Consenso con matices. Así la postura más fundamentalista del ecologismo exige que la transición vaya acompañada del apagón nuclear. Ese estar en la procesión y repicando se hace, a mi parecer, difícil, en especial en casos como el francés, en el que alrededor del 80% de la electricidad se obtiene por aquella vía. No parece asumible la sustitución de ese porcentaje, u otros algo menores, mediante energías alternativas, en un abrir y cerrar de ojos.

El tránsito en la sustitución no puede pasar por fundamentalismos semejantes. La realidad es que los grandes “lobbies” empresariales europeos productores de energía se están implicando claramente en proyectos de transición, algo que no ocurre exactamente igual en los EEUU. El responsable de cambio climático de Iberdrola decía no ha mucho que “…hemos hecho ver que el crecimiento verde es compatible con rentabilidad”. Sería ya hora pues de que la izquierda aceptara la transición energética como un compromiso transversal, no fuera que se empantanase en una reivindicación vacía de contenido.

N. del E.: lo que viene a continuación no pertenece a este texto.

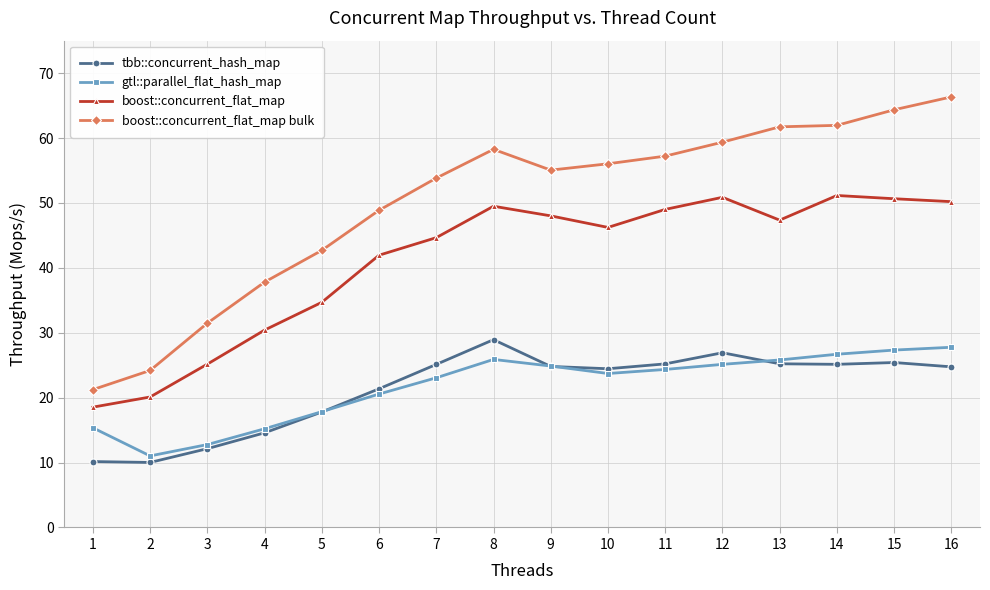

At which label does boost::concurrent_flat_map first exceed 47?

8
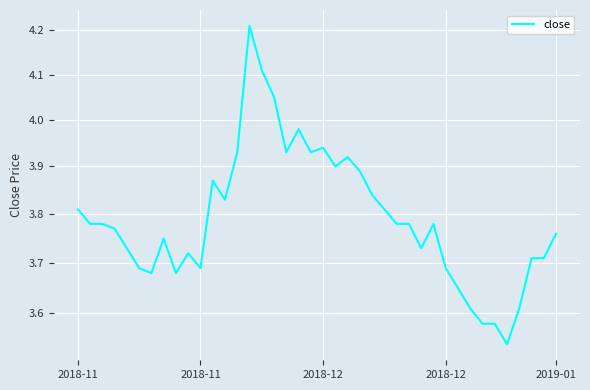

The chart shows a value of 5.8 at 38. True or false?

False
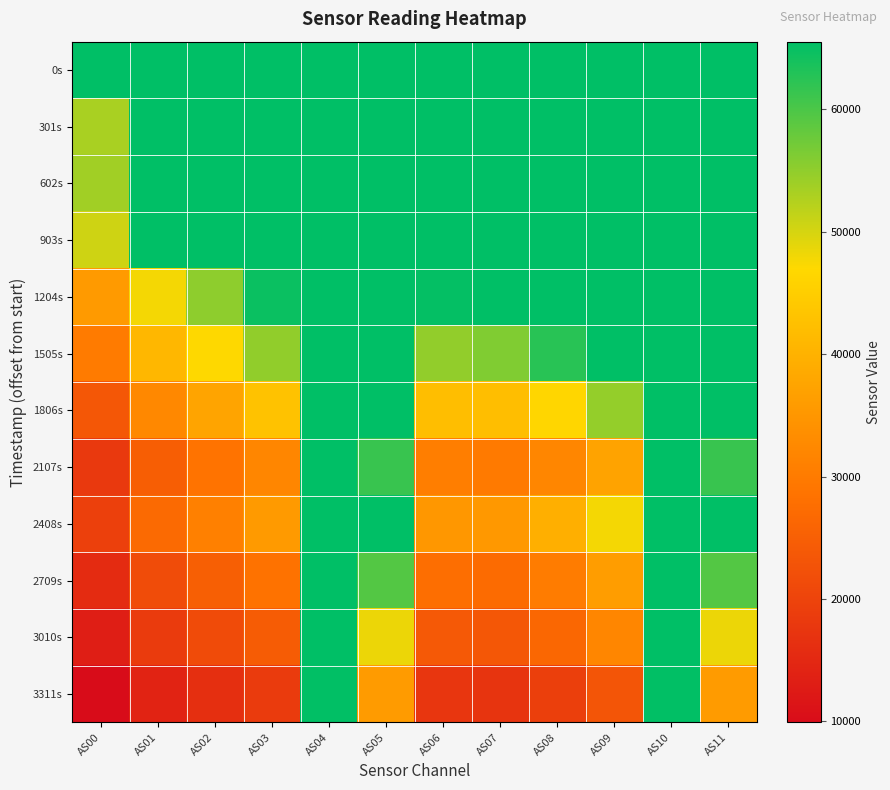

Reading left to right, what are all the values shown in this chart?

0s: AS00=65535	AS01=65535	AS02=65535	AS03=65535	AS04=65535	AS05=65535	AS06=65535	AS07=65535	AS08=65535	AS09=65535	AS10=65535	AS11=65535
301s: AS00=53261	AS01=65535	AS02=65535	AS03=65535	AS04=65535	AS05=65535	AS06=65535	AS07=65535	AS08=65535	AS09=65535	AS10=65535	AS11=65535
602s: AS00=53794	AS01=65535	AS02=65535	AS03=65535	AS04=65535	AS05=65535	AS06=65535	AS07=65535	AS08=65535	AS09=65535	AS10=65535	AS11=65535
903s: AS00=50502	AS01=65535	AS02=65535	AS03=65535	AS04=65535	AS05=65535	AS06=65535	AS07=65535	AS08=65535	AS09=65535	AS10=65535	AS11=65535
1204s: AS00=35583	AS01=47809	AS02=55158	AS03=64735	AS04=65535	AS05=65535	AS06=65130	AS07=65535	AS08=65535	AS09=65535	AS10=65535	AS11=65535
1505s: AS00=30079	AS01=40903	AS02=47067	AS03=54901	AS04=65535	AS05=65535	AS06=54796	AS07=56100	AS08=62550	AS09=65535	AS10=65535	AS11=65535
1806s: AS00=23475	AS01=32363	AS02=37437	AS03=42939	AS04=65535	AS05=65535	AS06=42154	AS07=42114	AS08=46608	AS09=54744	AS10=65535	AS11=65535
2107s: AS00=17970	AS01=24867	AS02=28532	AS03=32029	AS04=65535	AS05=61307	AS06=30667	AS07=29930	AS08=32157	AS09=37335	AS10=65535	AS11=61346
2408s: AS00=19476	AS01=26945	AS02=31091	AS03=35762	AS04=65535	AS05=65535	AS06=35159	AS07=35312	AS08=39420	AS09=47768	AS10=65535	AS11=65535
2709s: AS00=15493	AS01=21588	AS02=24979	AS03=28495	AS04=65535	AS05=59384	AS06=27704	AS07=27288	AS08=30307	AS09=36284	AS10=65535	AS11=59412
3010s: AS00=13091	AS01=18462	AS02=21396	AS03=24523	AS04=65535	AS05=48326	AS06=23829	AS07=23513	AS08=26496	AS09=31997	AS10=65535	AS11=48342
3311s: AS00=9922	AS01=14063	AS02=16283	AS03=18481	AS04=65321	AS05=35934	AS06=17608	AS07=17164	AS08=19107	AS09=23133	AS10=65322	AS11=35934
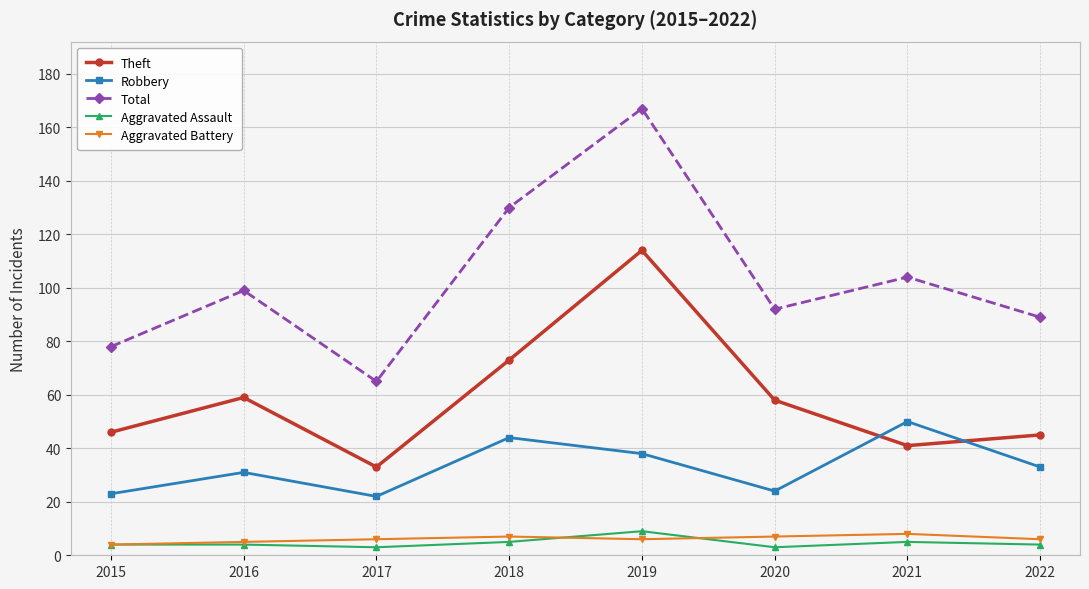

What is the minimum value for Theft?

33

Lo anterior lleva inmediatamente a preguntarse cuál sería un enfoque progresista de la transición, si la transición está, en cierta manera, garantizada. Por descontado no se puede limitar a una labor de vigilancia sobre cumplimiento de modos y tiempos. Desde la perspectiva de justicia social lo exigible es que el coste, ineludible, se reparta equitativamente y no recaiga, en mayor proporción, en las clases sociales con menos ingresos.

Por ejemplo, ¿se tiene la seguridad de que el cambio energético, que afectará, y mucho, al sector automovilístico, no redundará en un incremento de las tarifas eléctricas? No estar vigilante en ese aspecto implicaría desguarnecer un flanco por el que el populismo de extrema derecha podría entrar a saco.